On the filesystem itself this type of problem tends to be addressed with journalling. We first write a marker saying we’re updating a file, then write the new data, then mark the operation as complete. Any step can fail without corrupting the filesystem. This is how the integrity of our folder structures is maintained even when our computer crashes. Unfortunately this type of design rarely makes it to high-level APIs.
There are many operations that have side-effects that are hard to reverse, or simply irreversible. If it’s critical that our data does not get corrupted we actually have to design the protocol and file formats around errors. It’s completely irrelevant how we’ve detected and caught an error if we have no way to deal with it.
Language failings
Perhaps this is why discussions of error handling are wraught with emotions and uncertainty. It’s not the error detection itself we’re struggling with, but the error recovery. Features like destructors and finally
help clean up resources, but do little to help with the irreversible side-effects. Seriously, if I’ve just corrupted my data store it’s of very little consolation that the file handle and memory will be cleaned up.
It’s an uncomfortable truth that we just don’t know the best way to deal with errors, often we don’t even know a good way to deal with errors.
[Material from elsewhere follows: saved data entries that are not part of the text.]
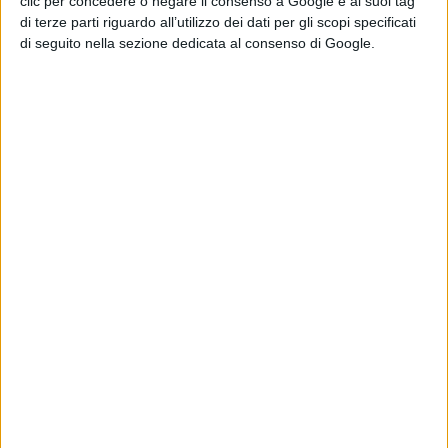
clic per concedere o negare il consenso a Google e ai suoi tag
di terze parti riguardo all’utilizzo dei dati per gli scopi specificati
di seguito nella sezione dedicata al consenso di Google.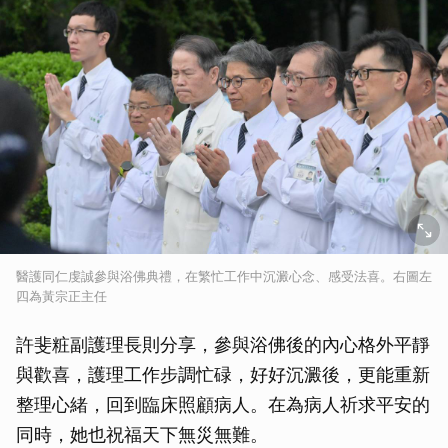
醫護同仁虔誠參與浴佛典禮，在繁忙工作中沉澱心念、感受法喜。右圖左
四為黃宗正主任
許斐粧副護理長則分享，參與浴佛後的內心格外平靜
與歡喜，護理工作步調忙碌，好好沉澱後，更能重新
整理心緒，回到臨床照顧病人。在為病人祈求平安的
同時，她也祝福天下無災無難。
Each bit of code ends up requiring a special approach, or even a requirements change. Properly handling errors requires errors be considered through the entire design process, not just something tacked on later.
Even if we’re error conscious we have a lot of non-error friendly libraries to deal with. Our languages are also severely lacking, providing only some baseline facilities. As long as dealing with errors is cumbersome or difficult we’re going to keep writing code as we do now: assuming errors won’t happen.
I don’t know what the solution is, but it has to be a systemic one. We can’t just add some keywords and error facilities to a language and expect it to be enough. Error handling must be woven into the fabric of every feature, every API, and every library.